__Work request 1__: Reproduce, unchanged, every line of the listing from the line containing "From the picture: is" through the last line of the listing, inclusive.

__Text passage__:
Silas Kaumbuthu Mbutura v Meru Central Dairy Co-Operative Union Limited (Cause 24 of 2015) [2015] KEELRC 603 (KLR) (31 July 2015) (Judgment)

Silas Kaumbuthu Mbutura v Meru Central Dairy Co-Operative Union Limited (Cause 24 of 2015) [2015] KEELRC 603 (KLR) (31 July 2015) (Judgment)

REPUBLIC OF KENYA

IN THE EMPLOYMENT AND LABOUR RELATIONS COURT OF KENYA AT NYERI

CAUSE NO. 24 OF 2015

SILAS KAUMBUTHU MBUTURA.....................................................CLAIMANT

VERSUS

MERU CENTRAL DAIRY CO-OPERATIVE UNION LIMITED.......RESPONDENT

 (Before Hon. Justice Byram Ongaya on Friday 31st July, 2015)

JUDGMENT

The claimant filed the suit on 24.02.2015 in person. The claimant prayed for:

  1. A declaration that the termination was unlawful and the claimant be reinstated back to work.
  2. To declare the acting appointment unfair labour practice and the claimant be confirmed as a production supervisor.
  3. Costs of the suit.

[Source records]
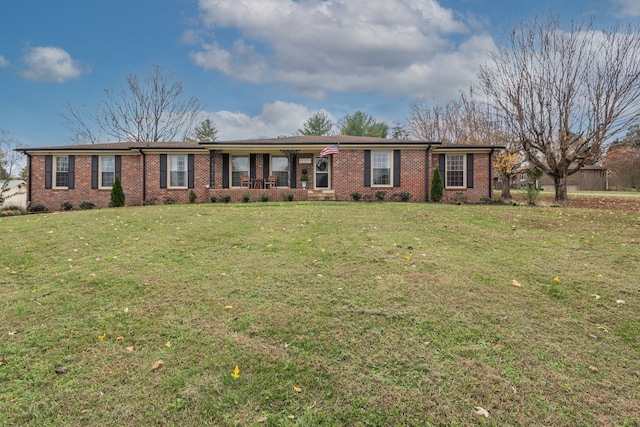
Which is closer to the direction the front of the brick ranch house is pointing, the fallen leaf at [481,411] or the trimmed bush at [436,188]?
the fallen leaf

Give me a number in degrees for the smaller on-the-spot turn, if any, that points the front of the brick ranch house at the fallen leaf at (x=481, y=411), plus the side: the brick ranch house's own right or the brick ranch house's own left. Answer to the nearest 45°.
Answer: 0° — it already faces it

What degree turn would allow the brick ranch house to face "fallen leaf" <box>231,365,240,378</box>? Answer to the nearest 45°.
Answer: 0° — it already faces it

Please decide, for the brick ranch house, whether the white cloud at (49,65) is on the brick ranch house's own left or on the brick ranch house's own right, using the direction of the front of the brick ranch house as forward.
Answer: on the brick ranch house's own right

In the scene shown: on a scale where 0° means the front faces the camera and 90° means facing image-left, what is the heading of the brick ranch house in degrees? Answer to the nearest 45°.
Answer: approximately 0°

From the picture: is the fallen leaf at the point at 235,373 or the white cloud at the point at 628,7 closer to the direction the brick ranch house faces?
the fallen leaf

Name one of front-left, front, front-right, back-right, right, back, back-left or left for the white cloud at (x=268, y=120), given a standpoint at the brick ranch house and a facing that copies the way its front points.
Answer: back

__Work request 2__: According to the court judgment, on what date did the claimant file the suit?

__Exercise response 1__:
From the picture: is the fallen leaf at the point at 235,373 or the white cloud at the point at 628,7 closer to the direction the brick ranch house faces?
the fallen leaf

Name one of front-left, front, front-right, back-right, right, back, back-left or left for the white cloud at (x=268, y=120), given a standpoint at the brick ranch house and a facing that copies the way its front points.
Answer: back

__Exercise response 2__: 24.02.2015